At the end of the day, the FTSE was closed at 7,018.6, down 140.92 points or 2%.
The FTSE 250 and FTSE All Share indices also both closed 2% lower.
“By throwing Rishi Sunak’s tax-raising plans on the fire, the government is taking a big gamble that growth will be fueled to help the economy grow,” said Susannah Streeter, senior investment and market analyst at Hargreaves Lansdown.
“But confidence that these unfunded tax cuts are a coherent policy for the current time of inflation is fading as the pound slides to new 37-year lows against the dollar at 1.10 and the borrowing cost of the government escalate.
“The yield on 10-year Treasuries shot up to 3.7%, rising from 3.2% on Tuesday, as investors demanded higher returns for the greater risk they were taking by buying government debt.”
The recent plunge in the pound is unusual, despite a rise in interest rates.
“This is not supposed to happen in developed countries: we expect spending with deficits to drive up interest rates and raise currencies, which happened under Reagan,” said Paul Krugman, an American economist who won the Nobel Prize in 2008.
He added: “But Britain is now acting like a developing country, where perceived fiscal irresponsibility undermines confidence in the value of its currency.”
Decreases were also recorded on the international markets. Germany’s Dax index fell 2% and Paris Cac 40 fell 2.3%
On Wall Street, the S&P 500 was down 2.3% shortly after markets closed in Europe. At the same time, the Dow Jones fell 2%.
The price of Brent crude fell 5.2% to $85.72 a barrel, the lowest level since the start of the war in Ukraine.
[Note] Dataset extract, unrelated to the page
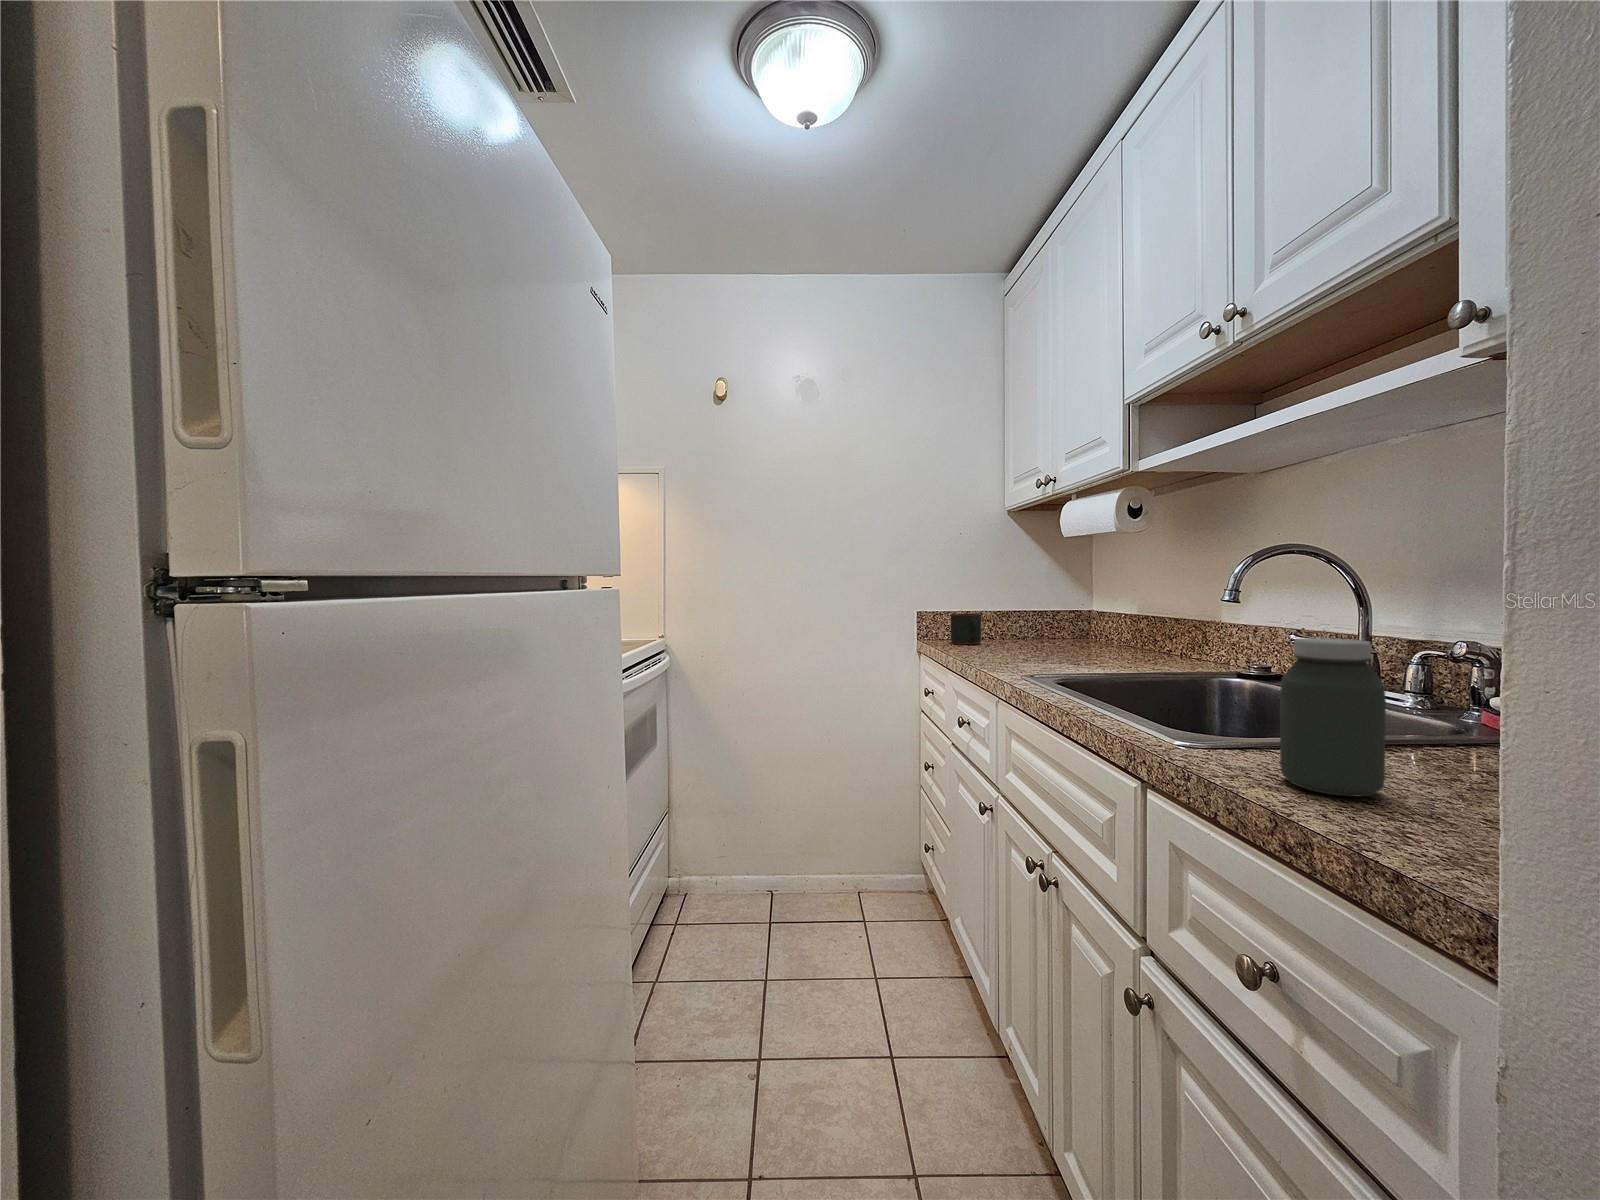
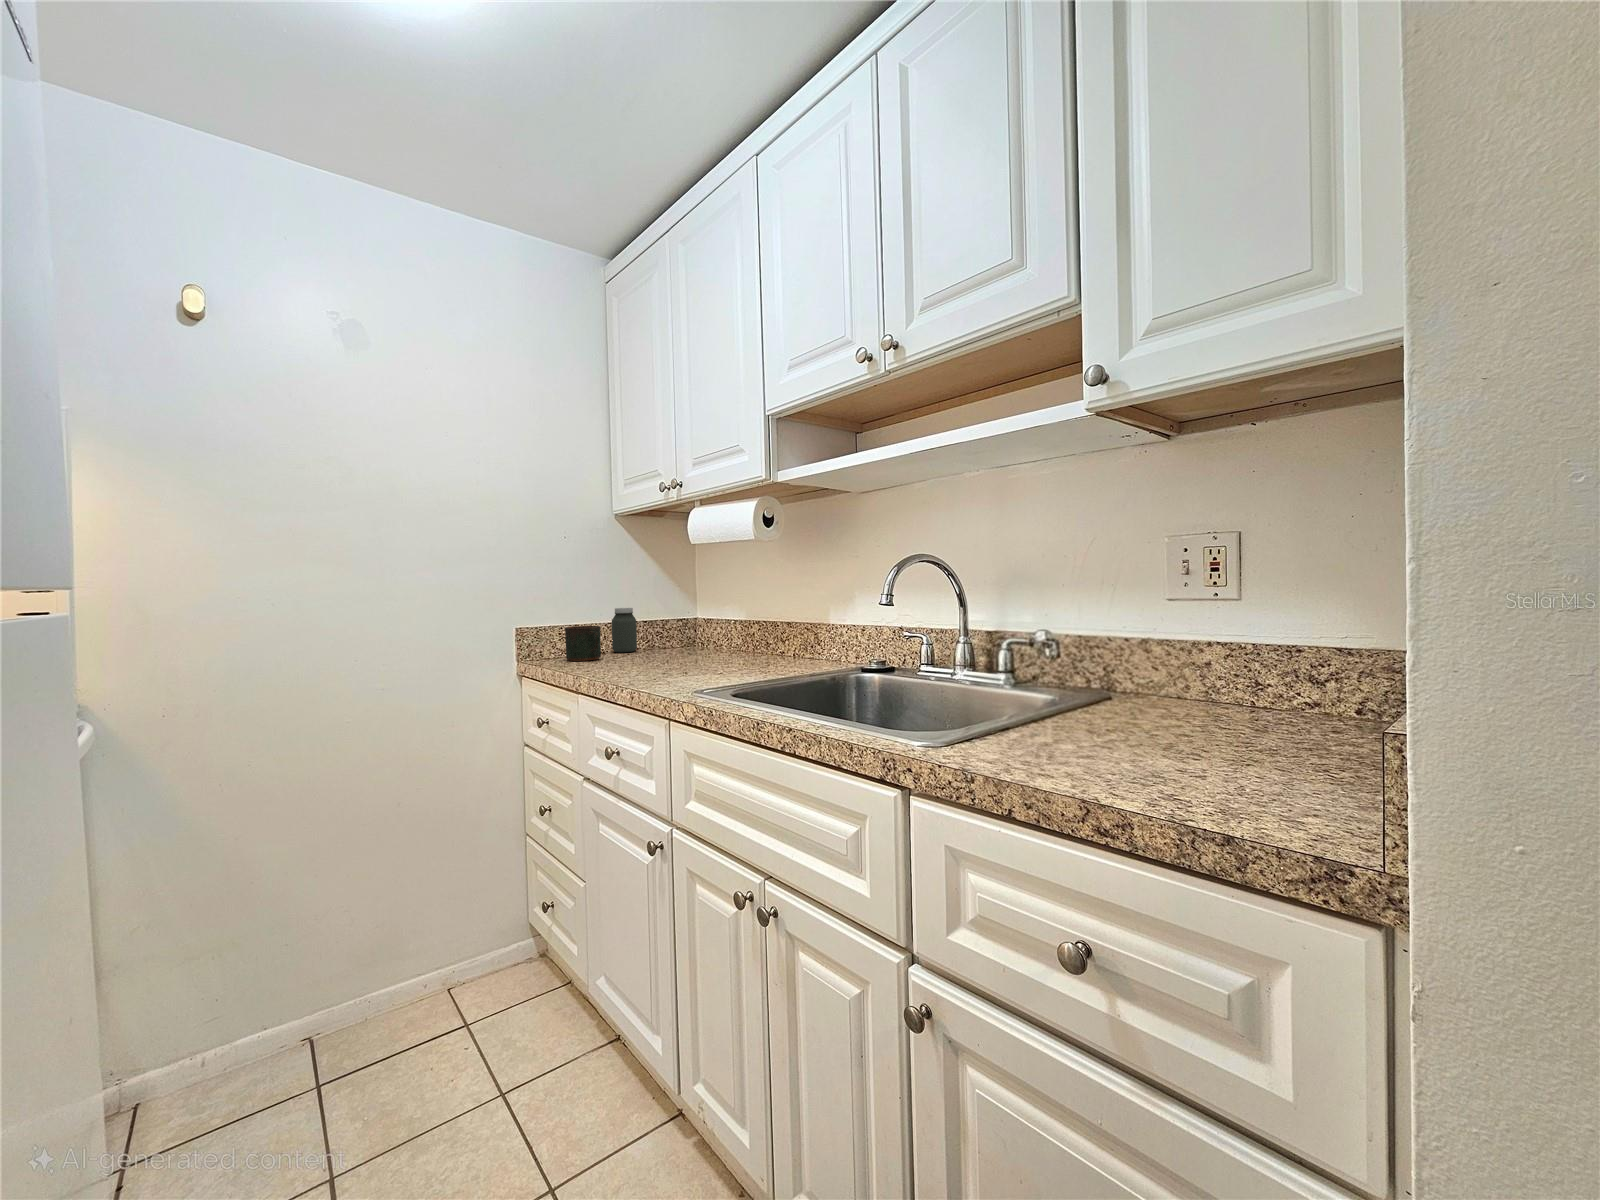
jar: present [1280,638,1386,797] -> present [612,608,637,652]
In company news, shares in Made.com crashed by a fifth after the company revealed it was considering job cuts and a possible sale of the company.
The company is conducting a “strategic workforce review” to reduce costs as it faces a decline in consumer spending and supply chain disruption.
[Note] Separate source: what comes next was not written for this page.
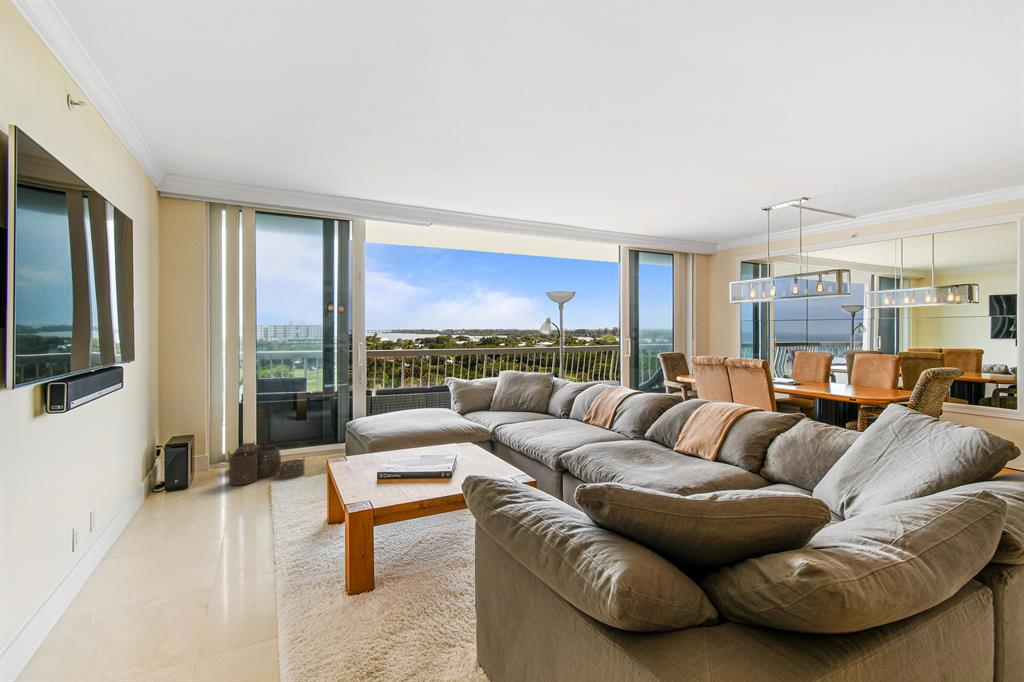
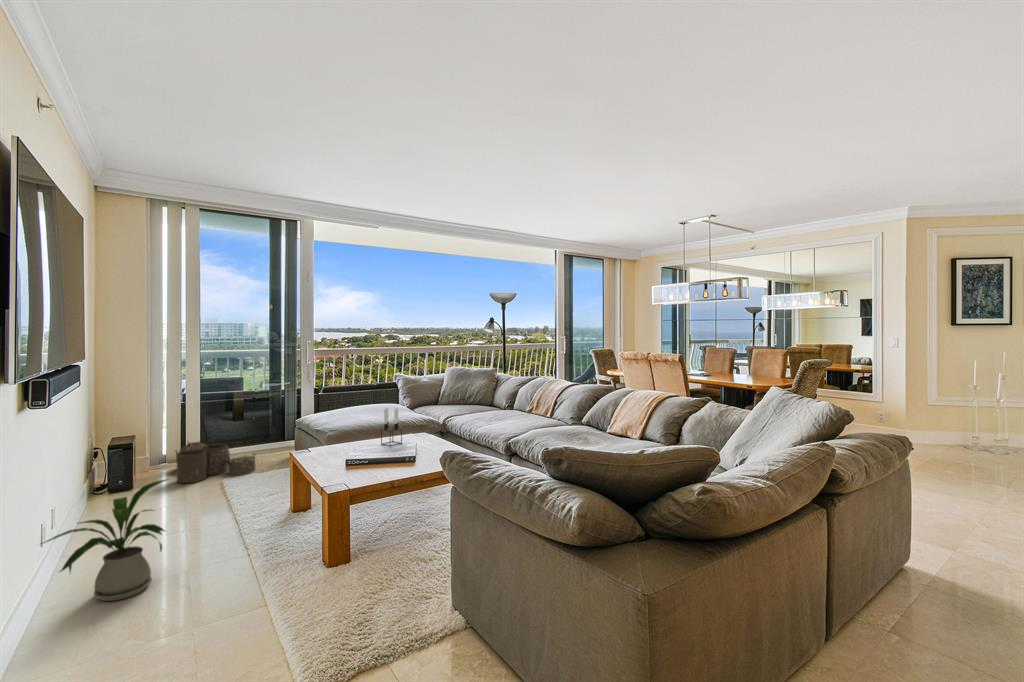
candle holder: none [423,415,444,458] -> present [381,407,402,446]
house plant: none [65,489,199,614] -> present [44,480,166,601]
The TSWT has reported that more than a third of the workforce could disappear.
Meanwhile, Revolution Beauty has announced that it will investigate its failure to monitor its own results quickly enough. The company also issued a profit warning. Shares were suspended late last month, so didn’t move on the day.
The biggest risers on the FTSE 100 were Haleon, up from 11.45p to 277.45p, Experian, up from 50p to 2,627p, Halma, up from 36p to 2,061p, Pershing Square, up from 45p to 2,790 p, and Intertek, up from 50p to 3,761p.
The biggest decliners on the FTSE 100 were JD Sports, down 7.55p to 105.9p, Harbor Energy, down 29.5p to 452.6p, Natwest Group, down 16p to 242.4p, Anglo American , down from 169p to 2,670p, and Land Securities, down 34p to 535.8p.